While a doctoral student at USC Price, Nijaki provided guidance and leadership on green-jobs studies and initiatives to nonprofit environmental organizations and government agencies. She served as an adviser for green jobs research at the State of California’s Employment Development Department in 2009-10, assisting with a large-scale green jobs study for the state.

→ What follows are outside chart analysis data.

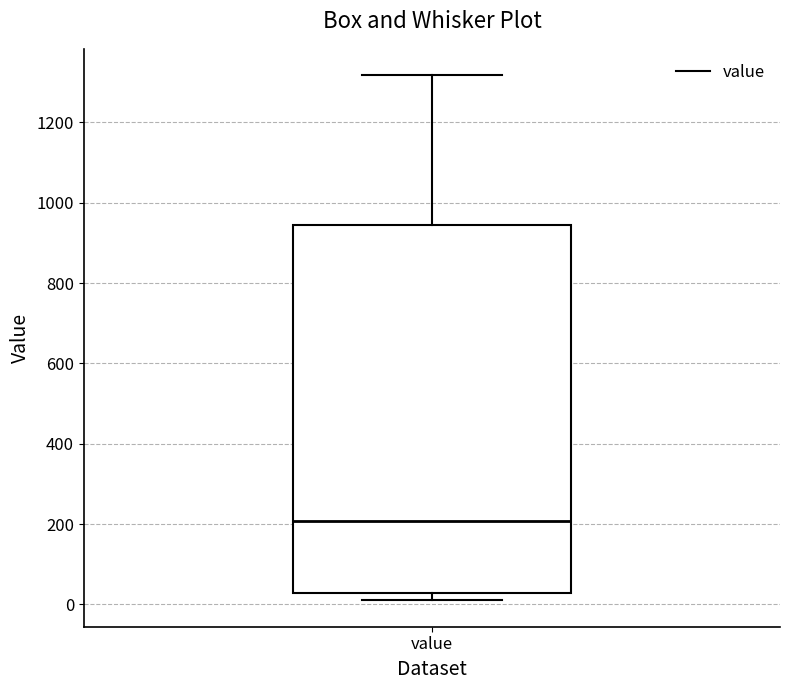

Transcribe this box plot: give where the median line is, the range the box spans, and where the two whiskers end, as read against the y-axis. The values are not printed on the chart, so give them approximately, as read against the axis.

median 200, box 20 to 940, whiskers 20 (just below the box's lower edge) to 1320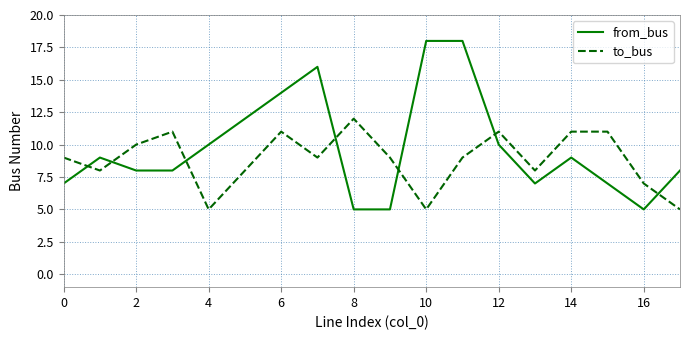

List the series in order of their overall mean, highest first.

from_bus, to_bus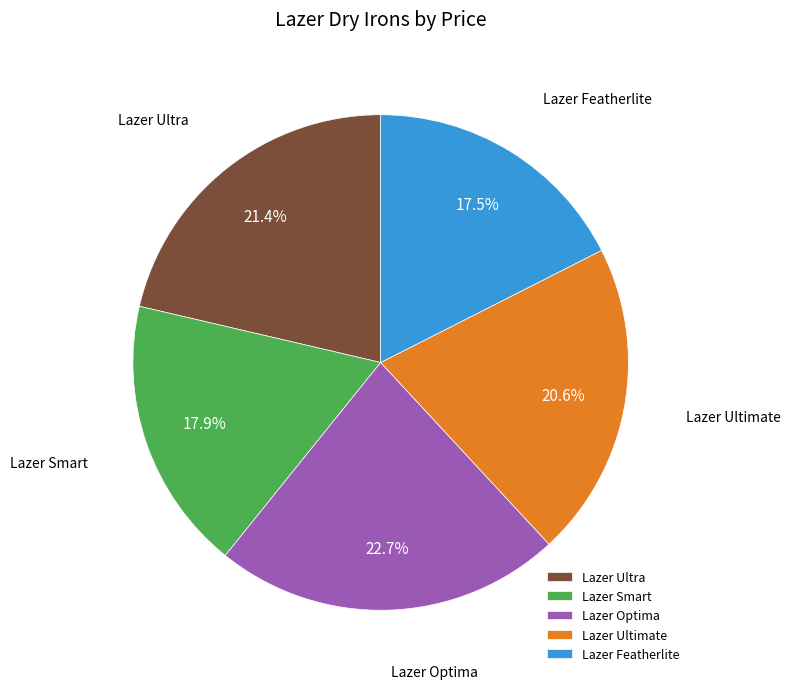

Do Lazer Ultra and Lazer Featherlite together represent more than half of the pie?

No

She also served on the Air Quality Institute’s Board of Counselors for the South Coast Air Quality Management District.
Nijaki said her desire to improve the quality of city life stems from having grown up in Los Angeles, “which in many ways is the poster-child for urban environmental challenges.”

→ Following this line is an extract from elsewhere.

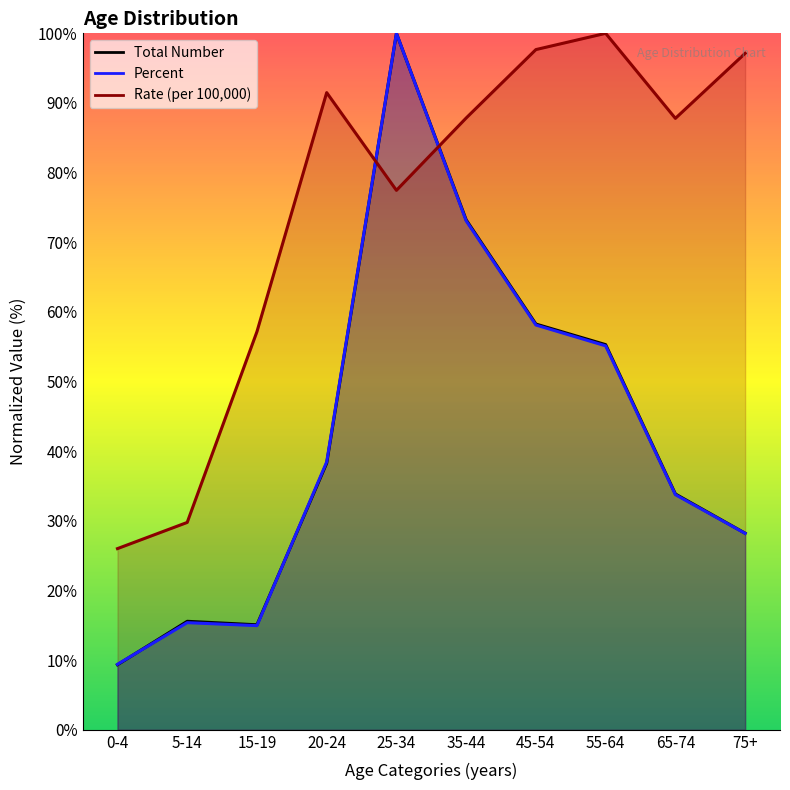

What is the difference between the highest and lowest values at 20-24?

53.2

“Sustainability efforts in cities like LA improve the quality of life through economic, environmental and equity-driven solutions,” she said. “My work seeks to address these issues in places that need it the most, places with poor economic opportunities and disproportionate environmental hazards.”
Prior to attending USC, Nijaki served as a policy analyst for the Environmental Defense Fund from 2006 to 2008, managing a $500-million community-benefits agreement related to the expansion of Los Angeles International Airport. The agreement called for retrofitting runway construction equipment that emitted pollutants; undertaking the most extensive air-quality study of its kind in the nation; soundproofing nearby schools and neighborhoods; and a jobs-training component.
Nijaki’s academic career began at an early age. At 14 years old, she was accepted to the Early Entrance Program of California State University, Los Angeles. Four years later, Nijaki graduated summa cum laude with a bachelor’s degree in political science. She went on to earn a master’s degree in urban planning with a concentration in environmental policy and analysis from the University of California, Los Angeles.
Nijaki decided to pursue a PhD at USC Price because, as she explained in her commencement address as the doctoral student speaker, “I often found myself having something to advocate against, but [was] lacking the necessary toolbox of solutions.” She received a four-year funding package as a provost fellow for her doctoral studies.
In her dissertation, “Evergreen Economies: Institutions, Industries and Issues in the Green Economy,” Nijaki compared the green economies of cities nationwide and identified how environmental nonprofit organizations and policies can bolster green economic opportunities to achieve sustainable economic development.
“I was very fortunate to have a wonderful adviser, who helped me to take some of my ideas and experiences as an advocate and turn them into my dissertation,” said Nijaki, referring to Daniel Mazmanian, holder of the Bedrosian Chair in Governance at USC Price.
“Laurie represents the ideal Price PhD student,” he said. “She came to us already deeply involved in the policy process, with interests from a policy/activist point of view. She came energized and focused, and evolved into a really first-rate research scholar. I suspect that people in the policy arena will want to continue drawing her into leadership positions.”
Mazmanian and Nijaki will soon have their joint research published on “Sustainable Development and Governance” in the Oxford Handbook of U.S. Environmental Policy.